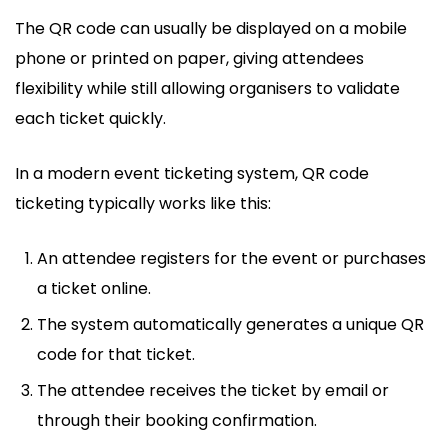
The QR code can usually be displayed on a mobile
phone or printed on paper, giving attendees
flexibility while still allowing organisers to validate
each ticket quickly.
In a modern event ticketing system, QR code
ticketing typically works like this:
An attendee registers for the event or purchases
a ticket online.
The system automatically generates a unique QR
code for that ticket.
The attendee receives the ticket by email or
through their booking confirmation.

————

Problem to work on:
Can you arrange every line of the records above as a Markdown table with the columns Row and Text, numbering the rows, skipping blank lines and leaving the picture out?

Written reply:
| Row | Text |
|---|---|
| 1 | The QR code can usually be displayed on a mobile |
| 2 | phone or printed on paper, giving attendees |
| 3 | flexibility while still allowing organisers to validate |
| 4 | each ticket quickly. |
| 5 | In a modern event ticketing system, QR code |
| 6 | ticketing typically works like this: |
| 7 | An attendee registers for the event or purchases |
| 8 | a ticket online. |
| 9 | The system automatically generates a unique QR |
| 10 | code for that ticket. |
| 11 | The attendee receives the ticket by email or |
| 12 | through their booking confirmation. |